Alibaba's Double Earnings and CEO Shocker Shows Jack Ma's Impatience

NEW YORK ( TheStreet) -- Yahoo!'s (YHOO) board of directors have given CEO Marissa Mayer a pass for the three years since she was hired, though its core business is still nowhere close to being ready to turn itself around.

By contrast, Alibaba (BABA) Chairman Jack Ma fired his hand-picked successor after only two years on the job.

It was a shocker to see former CEO Jonathan Lu ousted in favor of COO Daniel Zhang, but it shows just how impatient Ma is when Alibaba doesn't move as fast as he wishes it would.

Lu was never a public-facing CEO, partly because Ma and Vice Chairman Joe Tsai needed to be so heavily involved in the initial public offering of the company last September, and played such key roles in meeting with potential investors.

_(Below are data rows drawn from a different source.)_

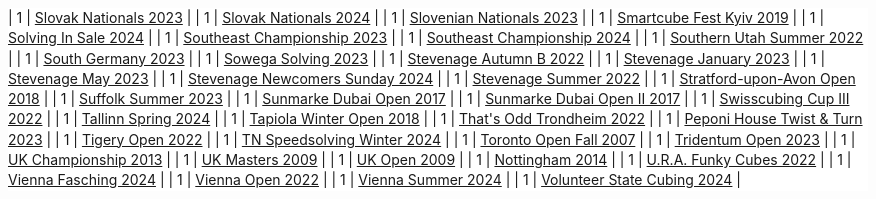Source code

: | 1 | [Slovak Nationals 2023](https://www.worldcubeassociation.org/competitions/SlovakNationals2023) |
| 1 | [Slovak Nationals 2024](https://www.worldcubeassociation.org/competitions/SlovakNationals2024) |
| 1 | [Slovenian Nationals 2023](https://www.worldcubeassociation.org/competitions/SlovenianNationals2023) |
| 1 | [Smartcube Fest Kyiv 2019](https://www.worldcubeassociation.org/competitions/SmartcubeFestKyiv2019) |
| 1 | [Solving In Sale 2024](https://www.worldcubeassociation.org/competitions/SolvingInSale2024) |
| 1 | [Southeast Championship 2023](https://www.worldcubeassociation.org/competitions/SoutheastChampionship2023) |
| 1 | [Southeast Championship 2024](https://www.worldcubeassociation.org/competitions/SoutheastChampionship2024) |
| 1 | [Southern Utah Summer 2022](https://www.worldcubeassociation.org/competitions/SouthernUtahSummer2022) |
| 1 | [South Germany 2023](https://www.worldcubeassociation.org/competitions/SouthGermany2023) |
| 1 | [Sowega Solving 2023](https://www.worldcubeassociation.org/competitions/SowegaSolving2023) |
| 1 | [Stevenage Autumn B 2022](https://www.worldcubeassociation.org/competitions/StevenageAutumnB2022) |
| 1 | [Stevenage January 2023](https://www.worldcubeassociation.org/competitions/StevenageJanuary2023) |
| 1 | [Stevenage May 2023](https://www.worldcubeassociation.org/competitions/StevenageMay2023) |
| 1 | [Stevenage Newcomers Sunday 2024](https://www.worldcubeassociation.org/competitions/StevenageNewcomersSunday2024) |
| 1 | [Stevenage Summer 2022](https://www.worldcubeassociation.org/competitions/StevenageSummer2022) |
| 1 | [Stratford-upon-Avon Open 2018](https://www.worldcubeassociation.org/competitions/SUAO2018) |
| 1 | [Suffolk Summer 2023](https://www.worldcubeassociation.org/competitions/SuffolkSummer2023) |
| 1 | [Sunmarke Dubai Open 2017](https://www.worldcubeassociation.org/competitions/SunmarkeDubaiOpen2017) |
| 1 | [Sunmarke Dubai Open II 2017](https://www.worldcubeassociation.org/competitions/SunmarkeDubaiOpenII2017) |
| 1 | [Swisscubing Cup III 2022](https://www.worldcubeassociation.org/competitions/SwisscubingCupIII2022) |
| 1 | [Tallinn Spring 2024](https://www.worldcubeassociation.org/competitions/TallinnSpring2024) |
| 1 | [Tapiola Winter Open 2018](https://www.worldcubeassociation.org/competitions/TapiolaWinterOpen2018) |
| 1 | [That's Odd Trondheim 2022](https://www.worldcubeassociation.org/competitions/ThatsOddTrondheim2022) |
| 1 | [Peponi House Twist & Turn 2023](https://www.worldcubeassociation.org/competitions/ThePeponiHouseTwistTurn2023) |
| 1 | [Tigery Open 2022](https://www.worldcubeassociation.org/competitions/TigeryOpen2022) |
| 1 | [TN Speedsolving Winter 2024](https://www.worldcubeassociation.org/competitions/TNSpeedsolvingWinter2024) |
| 1 | [Toronto Open Fall 2007](https://www.worldcubeassociation.org/competitions/TorontoOpenFall2007) |
| 1 | [Tridentum Open 2023](https://www.worldcubeassociation.org/competitions/TridentumOpen2023) |
| 1 | [UK Championship 2013](https://www.worldcubeassociation.org/competitions/UKChampionship2013) |
| 1 | [UK Masters 2009](https://www.worldcubeassociation.org/competitions/UKMasters2009) |
| 1 | [UK Open 2009](https://www.worldcubeassociation.org/competitions/UKOpen2009) |
| 1 | [Nottingham 2014](https://www.worldcubeassociation.org/competitions/UniversityofNottingham2014) |
| 1 | [U.R.A. Funky Cubes 2022](https://www.worldcubeassociation.org/competitions/URAFunkyCubes2022) |
| 1 | [Vienna Fasching 2024](https://www.worldcubeassociation.org/competitions/ViennaFasching2024) |
| 1 | [Vienna Open 2022](https://www.worldcubeassociation.org/competitions/ViennaOpen2022) |
| 1 | [Vienna Summer 2024](https://www.worldcubeassociation.org/competitions/ViennaSummer2024) |
| 1 | [Volunteer State Cubing 2024](https://www.worldcubeassociation.org/competitions/VolunteerStateCubing2024) |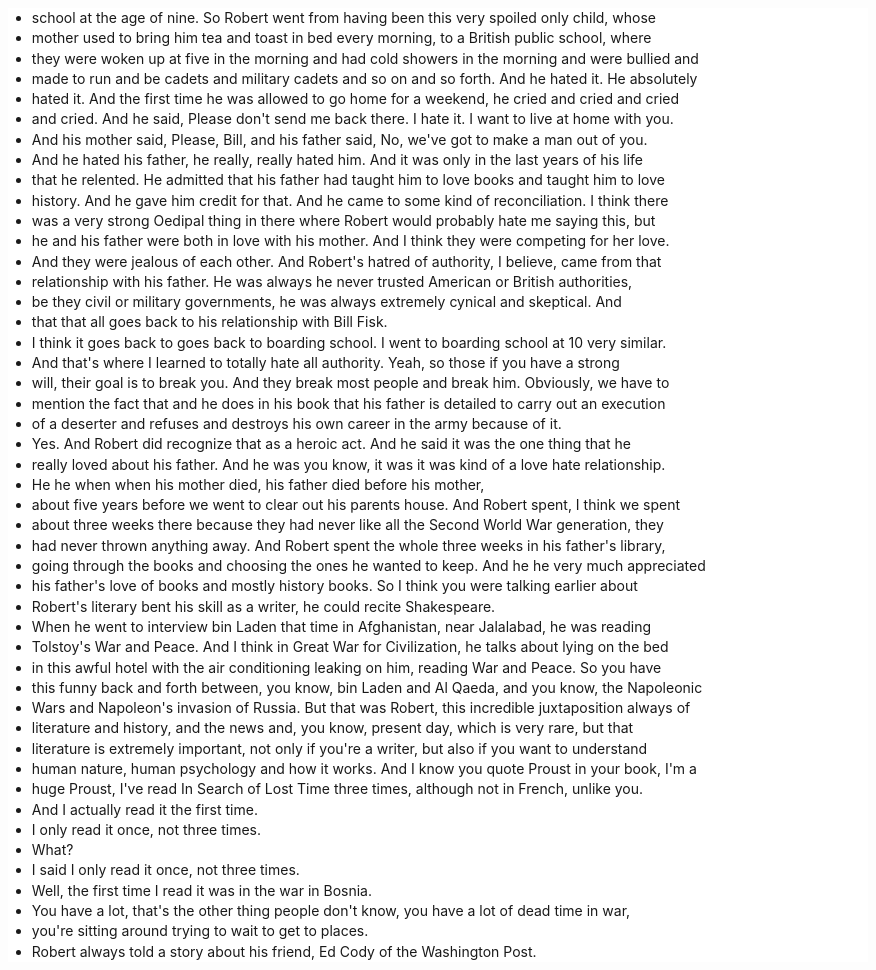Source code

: *  school at the age of nine. So Robert went from having been this very spoiled only child, whose
*  mother used to bring him tea and toast in bed every morning, to a British public school, where
*  they were woken up at five in the morning and had cold showers in the morning and were bullied and
*  made to run and be cadets and military cadets and so on and so forth. And he hated it. He absolutely
*  hated it. And the first time he was allowed to go home for a weekend, he cried and cried and cried
*  and cried. And he said, Please don't send me back there. I hate it. I want to live at home with you.
*  And his mother said, Please, Bill, and his father said, No, we've got to make a man out of you.
*  And he hated his father, he really, really hated him. And it was only in the last years of his life
*  that he relented. He admitted that his father had taught him to love books and taught him to love
*  history. And he gave him credit for that. And he came to some kind of reconciliation. I think there
*  was a very strong Oedipal thing in there where Robert would probably hate me saying this, but
*  he and his father were both in love with his mother. And I think they were competing for her love.
*  And they were jealous of each other. And Robert's hatred of authority, I believe, came from that
*  relationship with his father. He was always he never trusted American or British authorities,
*  be they civil or military governments, he was always extremely cynical and skeptical. And
*  that that all goes back to his relationship with Bill Fisk.
*  I think it goes back to goes back to boarding school. I went to boarding school at 10 very similar.
*  And that's where I learned to totally hate all authority. Yeah, so those if you have a strong
*  will, their goal is to break you. And they break most people and break him. Obviously, we have to
*  mention the fact that and he does in his book that his father is detailed to carry out an execution
*  of a deserter and refuses and destroys his own career in the army because of it.
*  Yes. And Robert did recognize that as a heroic act. And he said it was the one thing that he
*  really loved about his father. And he was you know, it was it was kind of a love hate relationship.
*  He he when when his mother died, his father died before his mother,
*  about five years before we went to clear out his parents house. And Robert spent, I think we spent
*  about three weeks there because they had never like all the Second World War generation, they
*  had never thrown anything away. And Robert spent the whole three weeks in his father's library,
*  going through the books and choosing the ones he wanted to keep. And he he very much appreciated
*  his father's love of books and mostly history books. So I think you were talking earlier about
*  Robert's literary bent his skill as a writer, he could recite Shakespeare.
*  When he went to interview bin Laden that time in Afghanistan, near Jalalabad, he was reading
*  Tolstoy's War and Peace. And I think in Great War for Civilization, he talks about lying on the bed
*  in this awful hotel with the air conditioning leaking on him, reading War and Peace. So you have
*  this funny back and forth between, you know, bin Laden and Al Qaeda, and you know, the Napoleonic
*  Wars and Napoleon's invasion of Russia. But that was Robert, this incredible juxtaposition always of
*  literature and history, and the news and, you know, present day, which is very rare, but that
*  literature is extremely important, not only if you're a writer, but also if you want to understand
*  human nature, human psychology and how it works. And I know you quote Proust in your book, I'm a
*  huge Proust, I've read In Search of Lost Time three times, although not in French, unlike you.
*  And I actually read it the first time.
*  I only read it once, not three times.
*  What?
*  I said I only read it once, not three times.
*  Well, the first time I read it was in the war in Bosnia.
*  You have a lot, that's the other thing people don't know, you have a lot of dead time in war,
*  you're sitting around trying to wait to get to places.
*  Robert always told a story about his friend, Ed Cody of the Washington Post.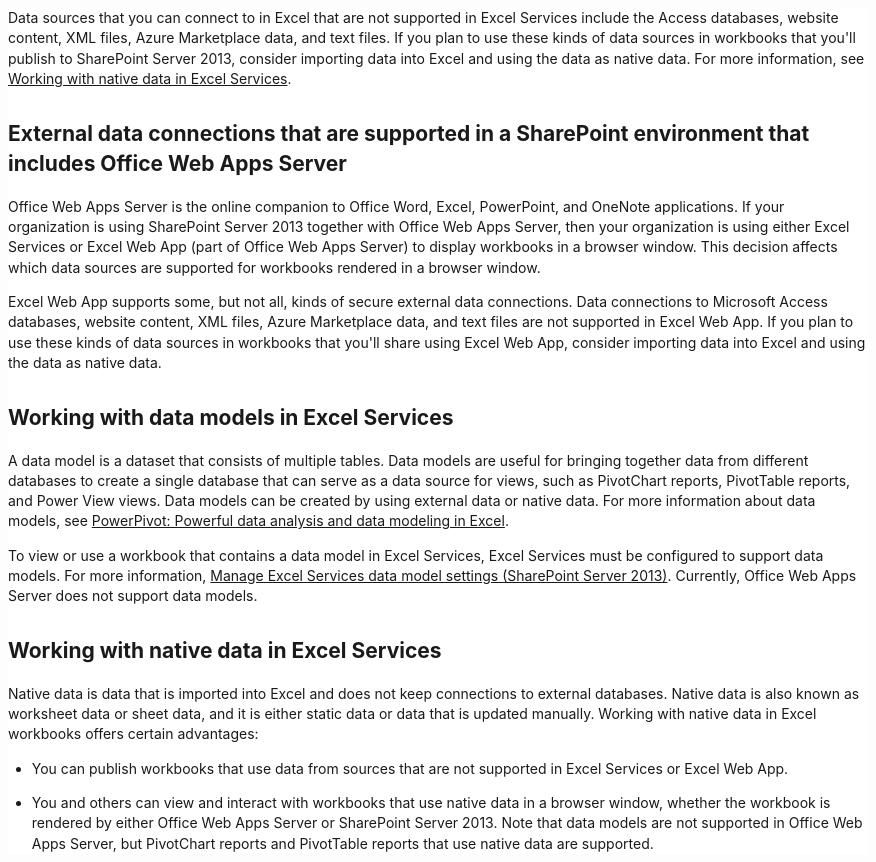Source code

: Data sources that you can connect to in Excel that are not supported in Excel Services include the Access databases, website content, XML files, Azure Marketplace data, and text files. If you plan to use these kinds of data sources in workbooks that you'll publish to SharePoint Server 2013, consider importing data into Excel and using the data as native data. For more information, see [Working with native data in Excel Services](data-sources-supported-in-excel-services-sharepoint-server-2013.md#part5).
  
## External data connections that are supported in a SharePoint environment that includes Office Web Apps Server
<a name="part3"> </a>

Office Web Apps Server is the online companion to Office Word, Excel, PowerPoint, and OneNote applications. If your organization is using SharePoint Server 2013 together with Office Web Apps Server, then your organization is using either Excel Services or Excel Web App (part of Office Web Apps Server) to display workbooks in a browser window. This decision affects which data sources are supported for workbooks rendered in a browser window.
  
Excel Web App supports some, but not all, kinds of secure external data connections. Data connections to Microsoft Access databases, website content, XML files, Azure Marketplace data, and text files are not supported in Excel Web App. If you plan to use these kinds of data sources in workbooks that you'll share using Excel Web App, consider importing data into Excel and using the data as native data.
  
## Working with data models in Excel Services
<a name="part4"> </a>

A data model is a dataset that consists of multiple tables. Data models are useful for bringing together data from different databases to create a single database that can serve as a data source for views, such as PivotChart reports, PivotTable reports, and Power View views. Data models can be created by using external data or native data. For more information about data models, see [PowerPivot: Powerful data analysis and data modeling in Excel](https://go.microsoft.com/fwlink/p/?LinkId=263500).
  
To view or use a workbook that contains a data model in Excel Services, Excel Services must be configured to support data models. For more information, [Manage Excel Services data model settings (SharePoint Server 2013)](manage-excel-services-data-model-settings.md). Currently, Office Web Apps Server does not support data models.
  
## Working with native data in Excel Services
<a name="part5"> </a>

Native data is data that is imported into Excel and does not keep connections to external databases. Native data is also known as worksheet data or sheet data, and it is either static data or data that is updated manually. Working with native data in Excel workbooks offers certain advantages:
  
- You can publish workbooks that use data from sources that are not supported in Excel Services or Excel Web App.
    
- You and others can view and interact with workbooks that use native data in a browser window, whether the workbook is rendered by either Office Web Apps Server or SharePoint Server 2013. Note that data models are not supported in Office Web Apps Server, but PivotChart reports and PivotTable reports that use native data are supported.
    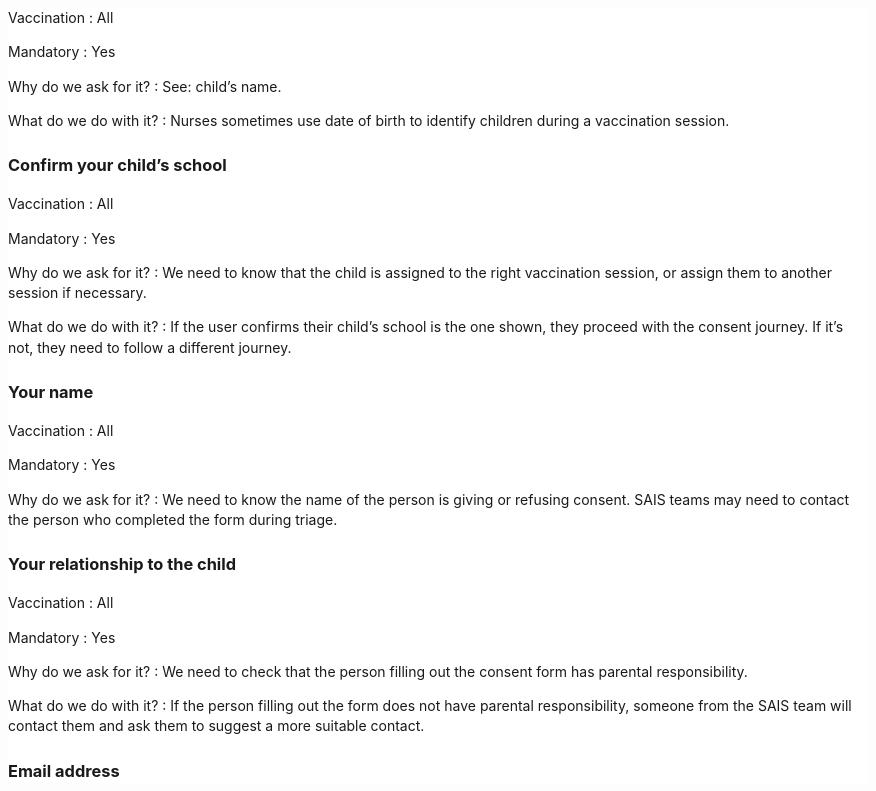 Vaccination
: All

Mandatory
: Yes

Why do we ask for it?
: See: child’s name.

What do we do with it?
: Nurses sometimes use date of birth to identify children during a vaccination session.

### Confirm your child’s school

Vaccination
: All

Mandatory
: Yes

Why do we ask for it?
: We need to know that the child is assigned to the right vaccination session, or assign them to another session if necessary.

What do we do with it?
: If the user confirms their child’s school is the one shown, they proceed with the consent journey. If it’s not, they need to follow a different journey.

### Your name

Vaccination
: All

Mandatory
: Yes

Why do we ask for it?
: We need to know the name of the person is giving or refusing consent. SAIS teams may need to contact the person who completed the form during triage.

### Your relationship to the child

Vaccination
: All

Mandatory
: Yes

Why do we ask for it?
: We need to check that the person filling out the consent form has parental responsibility.

What do we do with it?
: If the person filling out the form does not have parental responsibility, someone from the SAIS team will contact them and ask them to suggest a more suitable contact.

### Email address
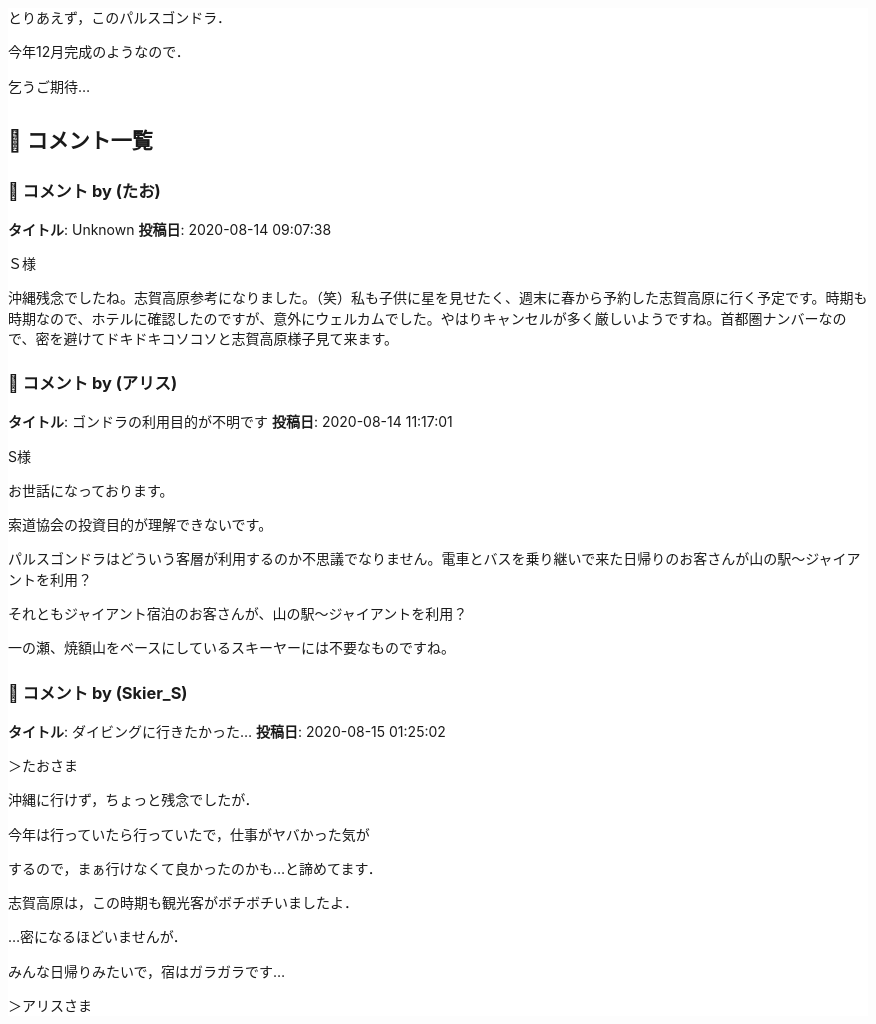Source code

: とりあえず，このパルスゴンドラ．


今年12月完成のようなので．


乞うご期待…

## 💬 コメント一覧

### 💬 コメント by (たお)
**タイトル**: Unknown
**投稿日**: 2020-08-14 09:07:38

Ｓ様

沖縄残念でしたね。志賀高原参考になりました。（笑）私も子供に星を見せたく、週末に春から予約した志賀高原に行く予定です。時期も時期なので、ホテルに確認したのですが、意外にウェルカムでした。やはりキャンセルが多く厳しいようですね。首都圏ナンバーなので、密を避けてドキドキコソコソと志賀高原様子見て来ます。

### 💬 コメント by (アリス)
**タイトル**: ゴンドラの利用目的が不明です
**投稿日**: 2020-08-14 11:17:01

S様



お世話になっております。

索道協会の投資目的が理解できないです。

パルスゴンドラはどういう客層が利用するのか不思議でなりません。電車とバスを乗り継いで来た日帰りのお客さんが山の駅～ジャイアントを利用？



それともジャイアント宿泊のお客さんが、山の駅～ジャイアントを利用？



一の瀬、焼額山をベースにしているスキーヤーには不要なものですね。

### 💬 コメント by (Skier_S)
**タイトル**: ダイビングに行きたかった…
**投稿日**: 2020-08-15 01:25:02

＞たおさま

沖縄に行けず，ちょっと残念でしたが．

今年は行っていたら行っていたで，仕事がヤバかった気が

するので，まぁ行けなくて良かったのかも…と諦めてます．

志賀高原は，この時期も観光客がボチボチいましたよ．

…密になるほどいませんが．

みんな日帰りみたいで，宿はガラガラです…



＞アリスさま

However, Ma and Tsai seem to be wasting no time this morning in shoving Zhang in front of the media to discuss Thursday's rosy earnings report. They seem to be saying that Alibaba is now his show to run, and he'd better perform -- though both will be watching from the wings to ensure everything goes well.

Since hitting its high of $120 a share in November, Alibaba has lost approximately $90 billion in market cap, which has apparently frustrated both Ma and Tsai. There had been a steady drumbeat of concerns expressed by some on Wall Street about looming crackdowns by the Chinese government on counterfeit goods sold on Taobao and other Alibaba sites. Alibaba management wants to turn the page on this issue. Their answer to the critics has been: Yes, of course this goes on all over China and especially on a platform as big as ours. We're dealing with it.